Gary Woodland has been playing steady golf recently, but he thinks he might be reaching top form at the right time.
Woodland, who grew up in Topeka and played at Kansas, is confident that he can do well in the U.S. Open, which runs Thursday through Sunday in Pinehurst, N.C.
“I am in a good spot,” Woodland said Wednesday evening from Pinehurst. “I am excited with where my game is at.”
Woodland hasn’t won on the PGA Tour since capturing the Reno-Tahoe Open last August, but he has frequently played well since the 2013-14 season started in October. He has made the cut in 14 of his 15 PGA Tour starts this season, and he has finished in the top 20 in six of eight starts since the beginning of March. His best finish recently was a tie for seventh at the Byron Nelson Championship last month.
“I’m trending in the right direction,” Woodland said. “I feel like I am getting better and peaking at the right time.”

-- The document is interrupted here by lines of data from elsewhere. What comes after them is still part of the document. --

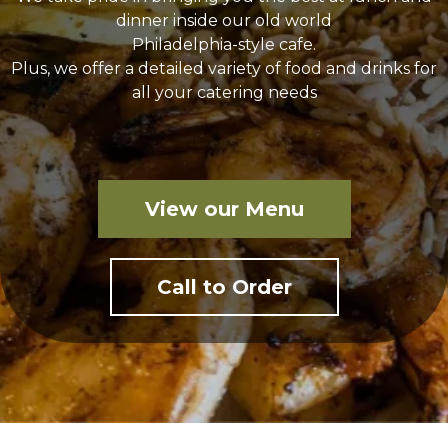
dinner inside our old world
Philadelphia-style cafe.
Plus, we offer a detailed variety of food and drinks for
all your catering needs
View our Menu
Call to Order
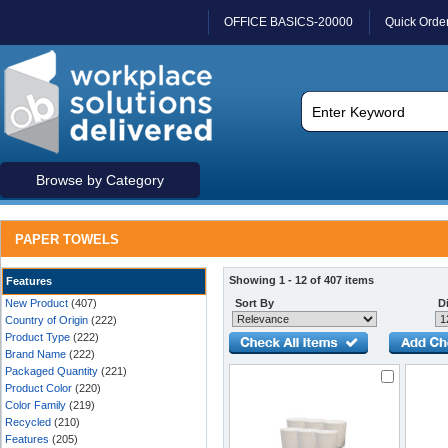
OFFICE BASICS-20000
Quick Orde
Browse by Category
PAPER TOWELS
Showing 1 - 12 of 407 items
Features
New Product
(407)
Sort By
Di
Country of Origin
(222)
Product Type
(222)
Brand Name
(222)
Packaged Quantity
(221)
Product Color
(220)
Color Family
(219)
Recycled
(210)
Features
(205)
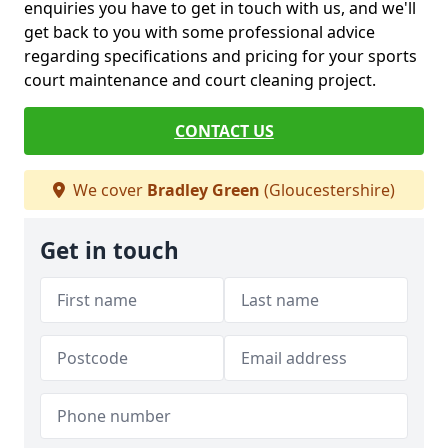
enquiries you have to get in touch with us, and we'll
get back to you with some professional advice
regarding specifications and pricing for your sports
court maintenance and court cleaning project.
CONTACT US
We cover
Bradley Green
(Gloucestershire)
Get in touch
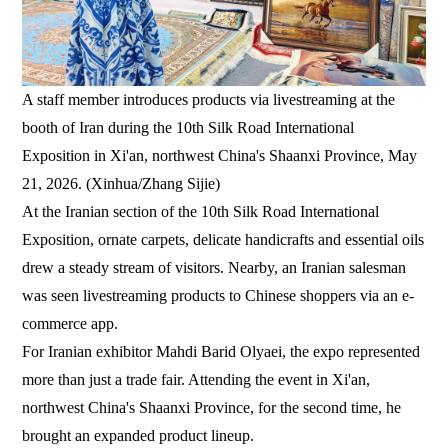
A staff member introduces products via livestreaming at the
booth of Iran during the 10th Silk Road International
Exposition in Xi'an, northwest China's Shaanxi Province, May
21, 2026. (Xinhua/Zhang Sijie)
At the Iranian section of the 10th Silk Road International
Exposition, ornate carpets, delicate handicrafts and essential oils
drew a steady stream of visitors. Nearby, an Iranian salesman
was seen livestreaming products to Chinese shoppers via an e-
commerce app.
For Iranian exhibitor Mahdi Barid Olyaei, the expo represented
more than just a trade fair. Attending the event in Xi'an,
northwest China's Shaanxi Province, for the second time, he
brought an expanded product lineup.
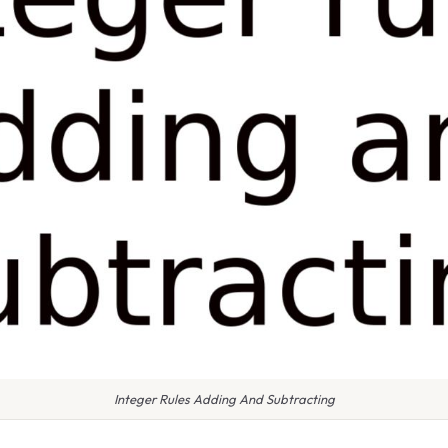
Integer Rules Adding And Subtracting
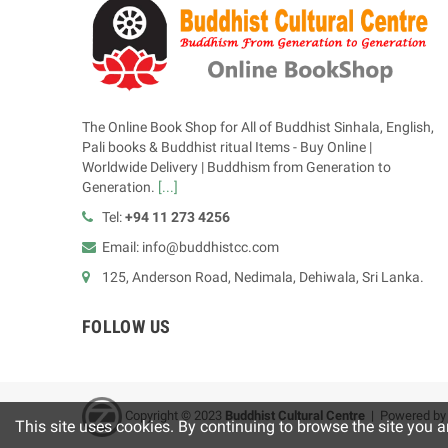
The Online Book Shop for All of Buddhist Sinhala, English,
Pali books & Buddhist ritual Items - Buy Online |
Worldwide Delivery | Buddhism from Generation to
Generation.
[...]
Tel:
+94 11 273 4256
Email: info@buddhistcc.com
125, Anderson Road, Nedimala, Dehiwala, Sri Lanka.
FOLLOW US
Copyright © 2023
B
uddhist Cultural Centre
| Powered b
This site uses cookies. By continuing to browse the site you a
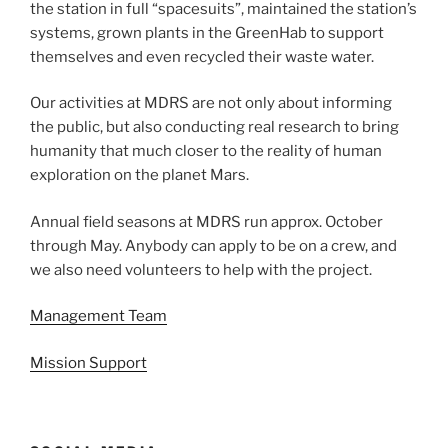
the station in full “spacesuits”, maintained the station’s
systems, grown plants in the GreenHab to support
themselves and even recycled their waste water.
Our activities at MDRS are not only about informing
the public, but also conducting real research to bring
humanity that much closer to the reality of human
exploration on the planet Mars.
Annual field seasons at MDRS run approx. October
through May. Anybody can apply to be on a crew, and
we also need volunteers to help with the project.
Management Team
Mission Support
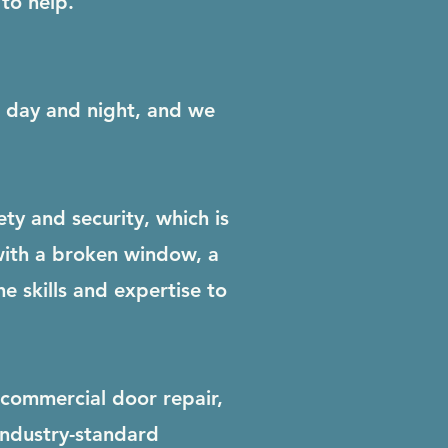
to help.
ls day and night, and we
y and security, which is
with a broken window, a
e skills and expertise to
 commercial door repair,
industry-standard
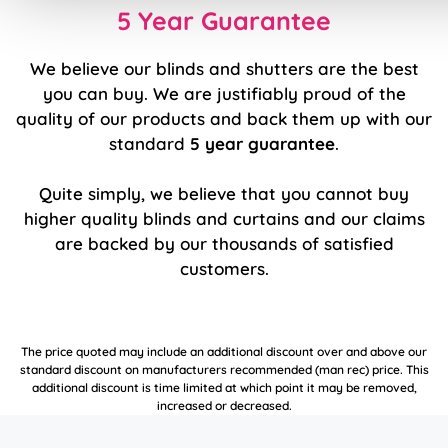
5 Year Guarantee
We believe our blinds and shutters are the best
you can buy. We are justifiably proud of the
quality of our products and back them up with our
standard
5 year guarantee
.
Quite simply, we believe that you cannot buy
higher quality blinds and curtains and our claims
are backed by our thousands of satisfied
customers.
The price quoted may include an additional discount over and above our
standard discount on manufacturers recommended (man rec) price. This
additional discount is time limited at which point it may be removed,
increased or decreased.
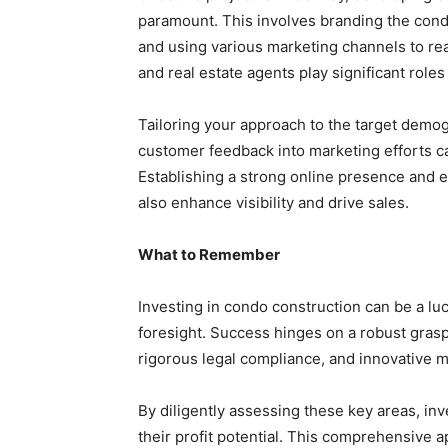
paramount. This involves branding the condo 
and using various marketing channels to rea
and real estate agents play significant roles
Tailoring your approach to the target demogr
customer feedback into marketing efforts ca
Establishing a strong online presence and 
also enhance visibility and drive sales.
What to Remember
Investing in condo construction can be a l
foresight. Success hinges on a robust grasp
rigorous legal compliance, and innovative m
By diligently assessing these key areas, in
their profit potential. This comprehensive 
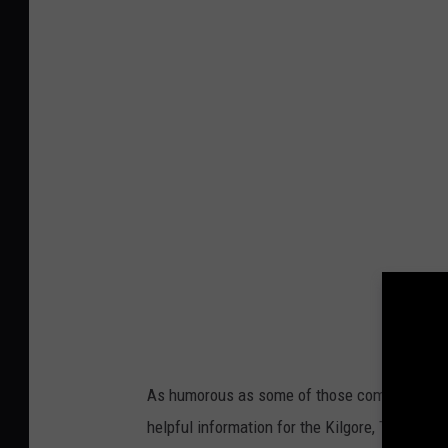
a
n
v
a
As humorous as some of those comments are, 
helpful information for the Kilgore, Texas pol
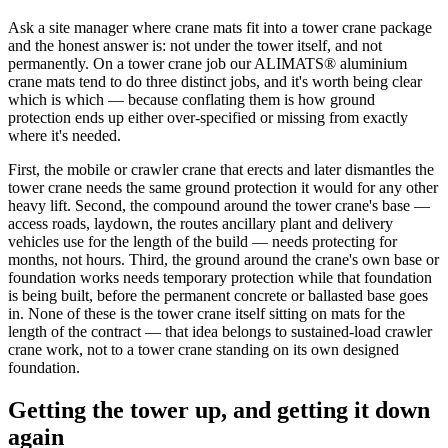
Ask a site manager where crane mats fit into a tower crane package
and the honest answer is: not under the tower itself, and not
permanently. On a tower crane job our ALIMATS® aluminium
crane mats tend to do three distinct jobs, and it's worth being clear
which is which — because conflating them is how ground
protection ends up either over-specified or missing from exactly
where it's needed.
First, the mobile or crawler crane that erects and later dismantles the
tower crane needs the same ground protection it would for any other
heavy lift. Second, the compound around the tower crane's base —
access roads, laydown, the routes ancillary plant and delivery
vehicles use for the length of the build — needs protecting for
months, not hours. Third, the ground around the crane's own base or
foundation works needs temporary protection while that foundation
is being built, before the permanent concrete or ballasted base goes
in. None of these is the tower crane itself sitting on mats for the
length of the contract — that idea belongs to sustained-load crawler
crane work, not to a tower crane standing on its own designed
foundation.
Getting the tower up, and getting it down
again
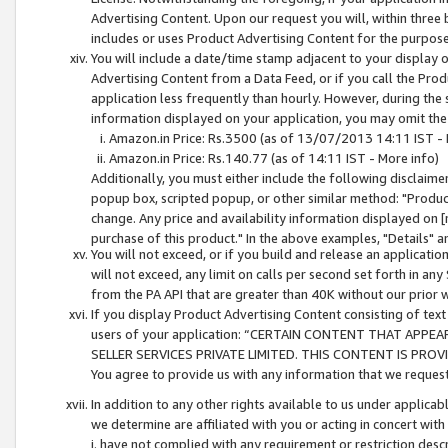
Advertising Content. Upon our request you will, within three b
includes or uses Product Advertising Content for the purpose 
You will include a date/time stamp adjacent to your display o
Advertising Content from a Data Feed, or if you call the Pro
application less frequently than hourly. However, during the
information displayed on your application, you may omit the
Amazon.in Price: Rs.3500 (as of 13/07/2013 14:11 IST - 
Amazon.in Price: Rs.140.77 (as of 14:11 IST - More info)
Additionally, you must either include the following disclaimer 
popup box, scripted popup, or other similar method: "Product 
change. Any price and availability information displayed on [
purchase of this product." In the above examples, "Details" 
You will not exceed, or if you build and release an application
will not exceed, any limit on calls per second set forth in any
from the PA API that are greater than 40K without our prior 
If you display Product Advertising Content consisting of text 
users of your application: “CERTAIN CONTENT THAT APPEA
SELLER SERVICES PRIVATE LIMITED. THIS CONTENT IS PROV
You agree to provide us with any information that we request 
In addition to any other rights available to us under applica
we determine are affiliated with you or acting in concert with
i. have not complied with any requirement or restriction descr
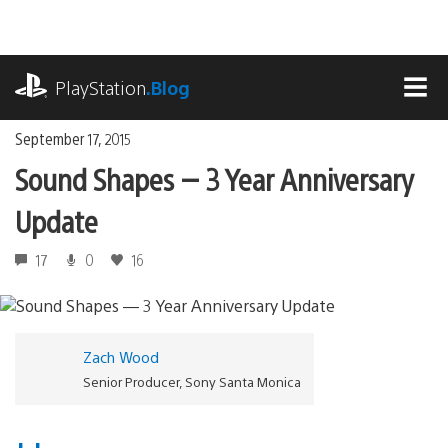
Skip
to
content
playstation.com
PlayStation
.Blog
MEN
September 17, 2015
Sound Shapes — 3 Year Anniversary
Update
17
0
16
Zach Wood
Senior Producer, Sony Santa Monica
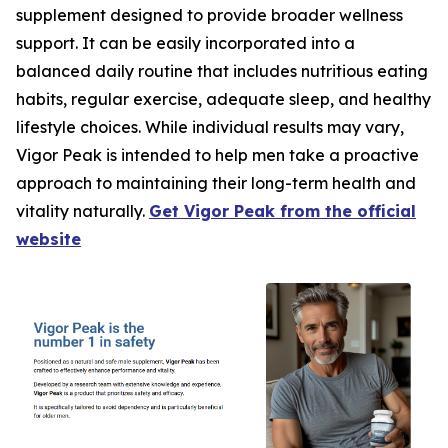
supplement designed to provide broader wellness
support. It can be easily incorporated into a
balanced daily routine that includes nutritious eating
habits, regular exercise, adequate sleep, and healthy
lifestyle choices. While individual results may vary,
Vigor Peak is intended to help men take a proactive
approach to maintaining their long-term health and
vitality naturally.
Get Vigor Peak from the official
website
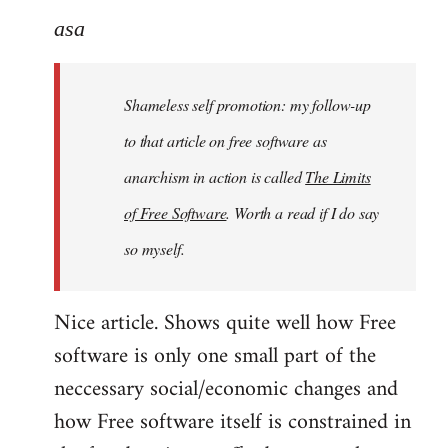
to
asa
Welcome
by
Shameless self promotion: my follow-up
libcom.org
to that article on free software as
anarchism in action is called
The Limits
of Free Software
. Worth a read if I do say
so myself.
Nice article. Shows quite well how Free
software is only one small part of the
neccessary social/economic changes and
how Free software itself is constrained in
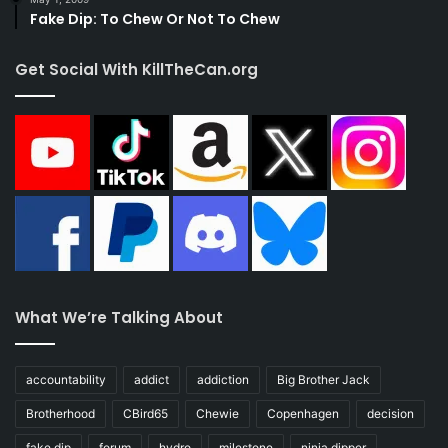
Fake Dip: To Chew Or Not To Chew
Get Social With KillTheCan.org
What We’re Talking About
accountability
addict
addiction
Big Brother Jack
Brotherhood
CBird65
Chewie
Copenhagen
decision
fake dip
forum
hydro
milestone
ninja dipper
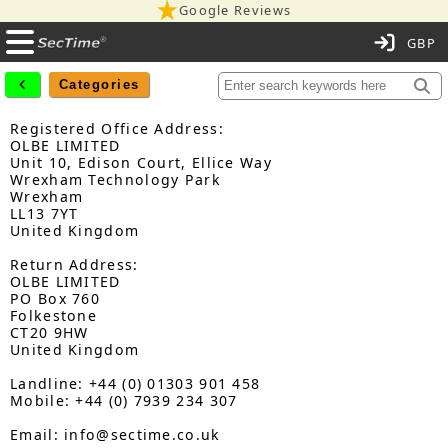
Google Reviews
C
Categories
Registered Office Address:
OLBE LIMITED
Unit 10, Edison Court, Ellice Way
Wrexham Technology Park
Wrexham
LL13 7YT
United Kingdom
Return Address:
OLBE LIMITED
PO Box 760
Folkestone
CT20 9HW
United Kingdom
Landline: +44 (0) 01303 901 458
Mobile: +44 (0) 7939 234 307
Email: info@sectime.co.uk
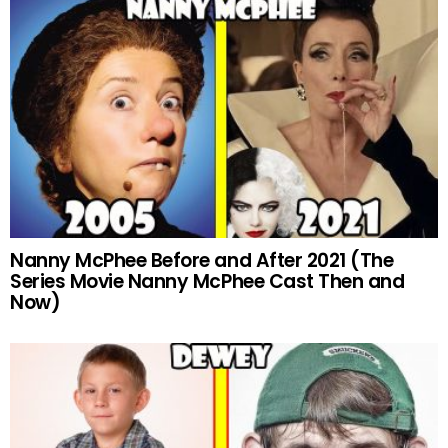
Nanny McPhee Before and After 2021 (The
Series Movie Nanny McPhee Cast Then and
Now)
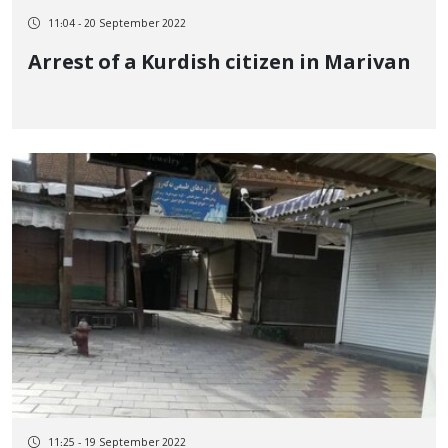
11:04 - 20 September 2022
Arrest of a Kurdish citizen in Marivan
11:25 - 19 September 2022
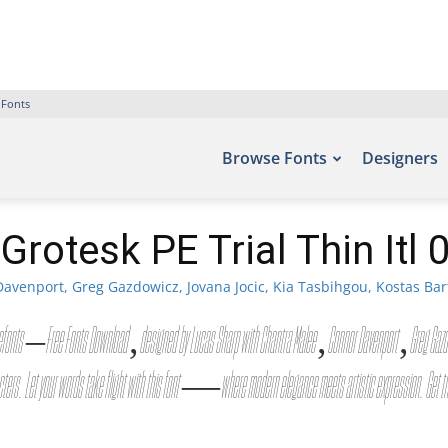
 Fonts
Browse Fonts
Designers
Grotesk PE Trial Thin Itl 
avenport, Greg Gazdowicz, Jovana Jocic, Kia Tasbihgou, Kostas Bar
font site Befonts – Free Fonts Download, designed by Lucas Sharp with Chantra Malee, Connor Davenport, Gre
cters. Let your words take flight with this font — where modern elegance meets artistic expression. Get t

Woodland spent the day Wednesday working on his game with Greg Norman, who was a two-time U.S. Open runner-up during his career and won 20 times on the PGA Tour.
“We’ve been working on all aspects of my game,” Woodland said. “I’ve been working with him since the beginning of the year. I believe things are really starting to come together.”
Norman gained a lot of attention as he walked with Woodland during a practice round, and they went to the practice area when it was over.
“He’s got so much talent, and I hate to see good talent go to waste,’’ Norman told The Topeka Capital-Journal. “I don’t tell him a lot. I tell him what I see, because I was a power player, and some of the minor adjustments that are needed.”
Woodland is playing in the U.S. Open for the fifth time. His best finish was a tie for 23rd in 2011.
The U.S. Open is known for being played on some of the country’s toughest courses, and this year is no exception. Pinehurst No. 2 is playing host to the Open for the third time.
“The golf course is unbelievable,” Woodland said. “Visually, it is awesome.
“Physically, it is very demanding. We’re supposed to get a little rain, which would soften things up. I think that would work to my advantage.”
If there is a lot of rain, that could make the course play longer and favor powerful players like Woodland.
It could also lead to lower scores than in past U.S. Opens at Pinehurst. Payne Stewart was 1-under when he won in 1999 and Michael Campbell finished at even par in his run to the title in 2005.
One thing Woodland and other American players are trying for this year is a spot on the U.S. Ryder Cup team. Kansas City’s Tom Watson will captain the U.S. squad when the biennial international competition is played Sept. 26-28 at Gleneagles in Scotland.
The top nine players in points after the PGA Championship in August will be on the team, and Watson will get to make three selections. Woodland enters the Open in 20th place in the standings but likely would move up with a strong showing this week.
“Obviously growing up, I looked up to Tom Watson,” Woodland said. “To represent America and play for him in the Ryder Cup would be quite an honor.”